▸ Record excerpts:

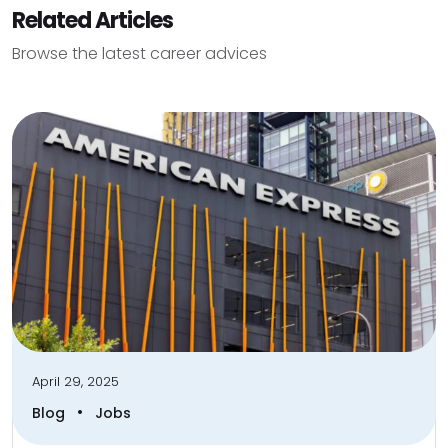
Related Articles
Browse the latest career advices
April 29, 2025
•
Blog
Jobs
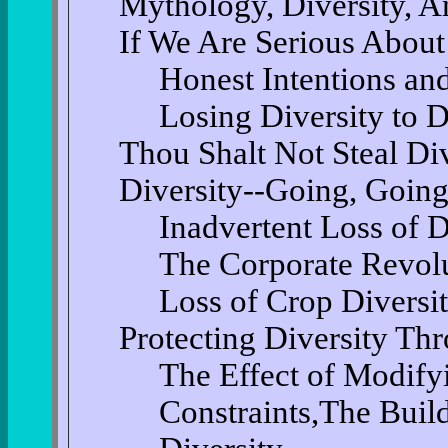
Mythology, Diversity, A
If We Are Serious About
Honest Intentions an
Losing Diversity to D
Thou Shalt Not Steal Div
Diversity--Going, Goin
Inadvertent Loss of D
The Corporate Revolu
Loss of Crop Diversi
Protecting Diversity Th
The Effect of Modify
Constraints,The Build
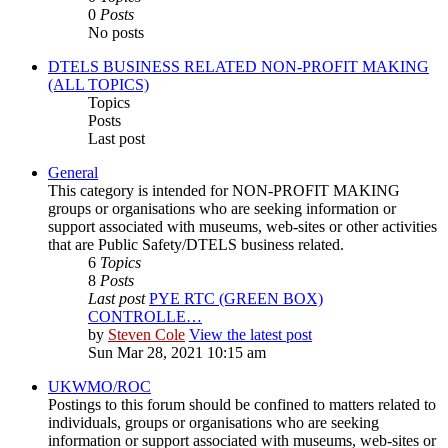
0
Posts
No posts
DTELS BUSINESS RELATED NON-PROFIT MAKING
(ALL TOPICS)
Topics
Posts
Last post
General
This category is intended for NON-PROFIT MAKING
groups or organisations who are seeking information or
support associated with museums, web-sites or other activities
that are Public Safety/DTELS business related.
6
Topics
8
Posts
Last post
PYE RTC (GREEN BOX)
CONTROLLE…
by
Steven Cole
View the latest post
Sun Mar 28, 2021 10:15 am
UKWMO/ROC
Postings to this forum should be confined to matters related to
individuals, groups or organisations who are seeking
information or support associated with museums, web-sites or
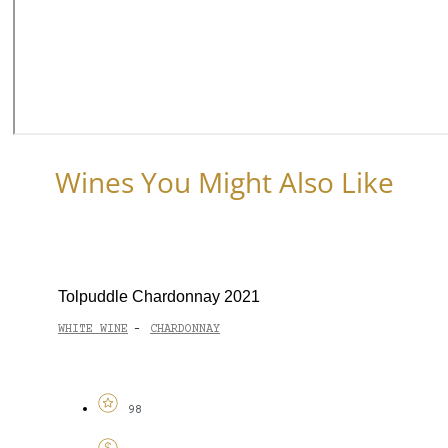
Wines You Might Also Like
Tolpuddle Chardonnay 2021
WHITE WINE
CHARDONNAY
-
98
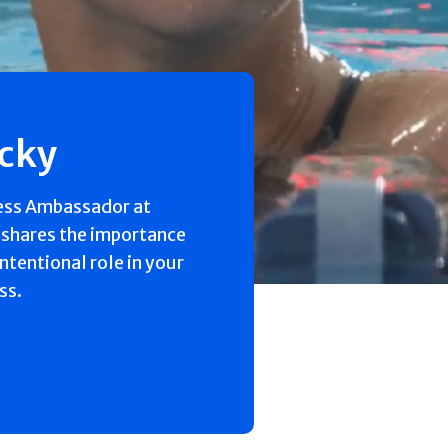
ecky
ess Ambassador at
 shares the importance
intentional role in your
ss.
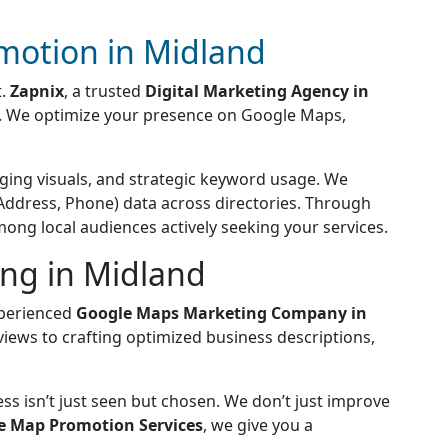
motion in Midland
t.
Zapnix
, a trusted
Digital Marketing Agency in
s. We optimize your presence on Google Maps,
aging visuals, and strategic keyword usage. We
Address, Phone) data across directories. Through
among local audiences actively seeking your services.
ng in Midland
xperienced
Google Maps Marketing Company in
views to crafting optimized business descriptions,
ss isn’t just seen but chosen. We don’t just improve
e Map Promotion Services
, we give you a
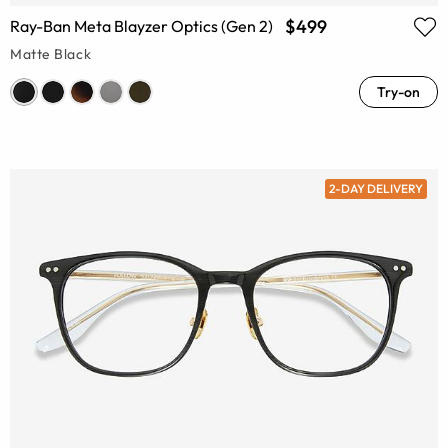
$499
Ray-Ban Meta Blayzer Optics (Gen 2)
Matte Black
Try-on
2-DAY DELIVERY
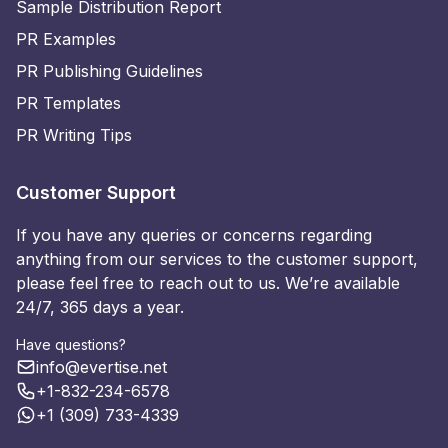
Sample Distribution Report
PR Examples
PR Publishing Guidelines
PR Templates
PR Writing Tips
Customer Support
If you have any queries or concerns regarding
anything from our services to the customer support,
please feel free to reach out to us. We’re available
24/7, 365 days a year.
Have questions?
info@evertise.net
+1-832-234-6578
+1 (309) 733-4339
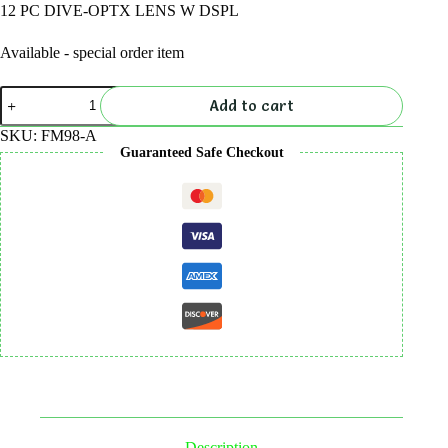
12 PC DIVE-OPTX LENS W DSPL
Available - special order item
12
Add to cart
PC
DIVE-
SKU:
FM98-A
OPTX
Guaranteed Safe Checkout
LENS
W
DSPL
quantity
Description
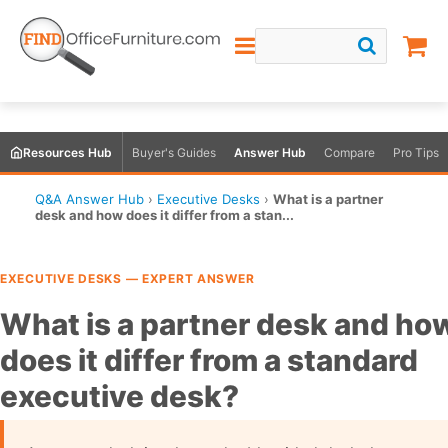
Resources Hub
Buyer's Guides
Answer Hub
Compare
Pro Tips
Q&A Answer Hub
›
Executive Desks
›
What is a partner
desk and how does it differ from a stan...
EXECUTIVE DESKS — EXPERT ANSWER
What is a partner desk and ho
does it differ from a standard
executive desk?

▸ Instruction:
Copy out the text from the start of the entries through the line containing "Constraints,The Build", including that line, and leave the pictures out of your answer.

▸ Answer to this exercise:
Related Articles
Browse the latest career advices
April 29, 2025
•
Blog
Jobs
Mythology, Diversity, A
If We Are Serious About
Honest Intentions an
Losing Diversity to D
Thou Shalt Not Steal Div
Diversity--Going, Goin
Inadvertent Loss of D
The Corporate Revolu
Loss of Crop Diversi
Protecting Diversity Th
The Effect of Modify
Constraints,The Build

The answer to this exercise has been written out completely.